Concerning that style, the joints are all butt joints. You could use dowels that go into the edge of a panel, and line up with holes in the panel. Simply in concept, but you do need to locate the holes very accurately.

You could also run screws through the panel into the edge of the the mating panel. Though screwing into the edge of plywood is pretty weak. Depends a lot on the quality of the plywood. I know there are special screws for particle board called conformant screws. Not sure if these or some other special screw works good in going into the edge of plywood.

Similar would be to use dowels like you do screws. Just drill through the panel into the edge of the mating panel. In this case the dowel end would be exposed, but that could even look cool if you used contrasting wood.

Dados would improve the joints, but you need to make stop dados (dados that don’t run all the way across a piece). These are a little more involved to make. In either case to make dados you’d need a table saw or router.

Unless you have screws pulling the pieces together, you’ll need some rather large clamps, though I guess a strap type clamp would work.

And of course, any of those joints could be reinforced with blocks of wood. This could be made to look just fine.

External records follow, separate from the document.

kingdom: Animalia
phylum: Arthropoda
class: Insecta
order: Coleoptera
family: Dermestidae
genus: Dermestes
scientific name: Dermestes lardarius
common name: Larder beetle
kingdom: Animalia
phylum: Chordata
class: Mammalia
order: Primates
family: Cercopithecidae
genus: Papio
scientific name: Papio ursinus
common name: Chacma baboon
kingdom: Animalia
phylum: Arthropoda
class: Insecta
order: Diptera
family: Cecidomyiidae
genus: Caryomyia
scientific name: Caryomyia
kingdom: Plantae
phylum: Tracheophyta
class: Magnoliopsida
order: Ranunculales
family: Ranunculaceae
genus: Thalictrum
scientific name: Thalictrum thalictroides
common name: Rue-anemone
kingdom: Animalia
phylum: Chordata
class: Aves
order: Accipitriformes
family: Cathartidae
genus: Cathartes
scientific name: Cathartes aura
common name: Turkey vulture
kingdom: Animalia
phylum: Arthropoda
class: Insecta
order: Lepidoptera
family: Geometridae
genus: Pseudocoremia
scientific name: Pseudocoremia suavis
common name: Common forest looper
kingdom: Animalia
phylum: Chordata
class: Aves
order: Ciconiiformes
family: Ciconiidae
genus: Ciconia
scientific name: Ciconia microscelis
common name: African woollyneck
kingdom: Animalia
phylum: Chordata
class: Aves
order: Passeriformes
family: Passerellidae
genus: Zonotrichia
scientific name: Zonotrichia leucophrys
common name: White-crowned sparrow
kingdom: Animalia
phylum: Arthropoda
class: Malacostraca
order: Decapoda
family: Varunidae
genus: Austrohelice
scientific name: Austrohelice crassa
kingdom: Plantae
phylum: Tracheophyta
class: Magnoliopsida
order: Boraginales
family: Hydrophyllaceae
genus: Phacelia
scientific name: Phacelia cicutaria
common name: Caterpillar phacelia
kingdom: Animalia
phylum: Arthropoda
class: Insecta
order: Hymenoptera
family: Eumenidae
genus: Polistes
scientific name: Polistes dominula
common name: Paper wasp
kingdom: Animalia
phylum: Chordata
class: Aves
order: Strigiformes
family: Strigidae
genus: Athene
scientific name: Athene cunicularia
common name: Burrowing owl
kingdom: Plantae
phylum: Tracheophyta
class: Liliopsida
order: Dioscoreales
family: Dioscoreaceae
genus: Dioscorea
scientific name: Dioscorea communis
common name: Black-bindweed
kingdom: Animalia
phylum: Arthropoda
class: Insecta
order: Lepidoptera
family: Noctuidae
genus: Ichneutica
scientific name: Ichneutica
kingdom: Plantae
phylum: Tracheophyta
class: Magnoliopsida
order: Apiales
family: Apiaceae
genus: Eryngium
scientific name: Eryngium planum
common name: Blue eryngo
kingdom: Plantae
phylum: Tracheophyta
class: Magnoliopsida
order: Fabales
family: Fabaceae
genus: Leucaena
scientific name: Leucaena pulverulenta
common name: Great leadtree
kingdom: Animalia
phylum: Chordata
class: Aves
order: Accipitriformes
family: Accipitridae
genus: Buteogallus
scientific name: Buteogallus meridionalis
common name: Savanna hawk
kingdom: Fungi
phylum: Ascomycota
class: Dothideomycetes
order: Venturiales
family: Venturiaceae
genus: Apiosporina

Having made a keyboard stand and modified a desk to have a slide output keyboard under it, I found that you need to put some real though into the height. A typical desk is about 30”. That’s much too high for a music keyboard unless stool being used is unusually high. But if the musicians uses foot pedals, that my be awkward.

This of course is not what you want to do. But it gives you an idea of the height of a keyboard to a desk. Been too long since I built this to remember, but this probably puts this keyboard a little lower than a typical piano. Just looked online, and apparently Steinway pianos are 28 1/8” from the floor to the tops of the white keys.

Bottom line, be sure to put some thought into the height. Also, in my case, the slide out the piano sits on effectively has a large notch in it. So there is nothing under the keyboard in the middle. This gives me more leg room from the floor to the underside of the keyboard. That’s not a big deal for smaller people, but tall people, like myself, it helps.

I made a dedicated keyboard stand years ago. Unfortunately I don’t seem to have any photos of it. I think I built it before digital cameras existed. At the time I had very limit tools to work with. This is a rough sketch of what it looked like. The supports for the keyboard and the large feet were made from 2” thick oak. All the other boards were made from black melamine shelving.

I’m sure those top and bottom stretchers had some sort of wood blocks behind them for the joints. See sketch for what I mean. The structure was not really strong, but with the wood blocks, it proved plenty strong for a fixed keyboard stand (wasn’t meant or used as a portable stand).

This actually looked real nice with the lighter oak pieces and the black panels.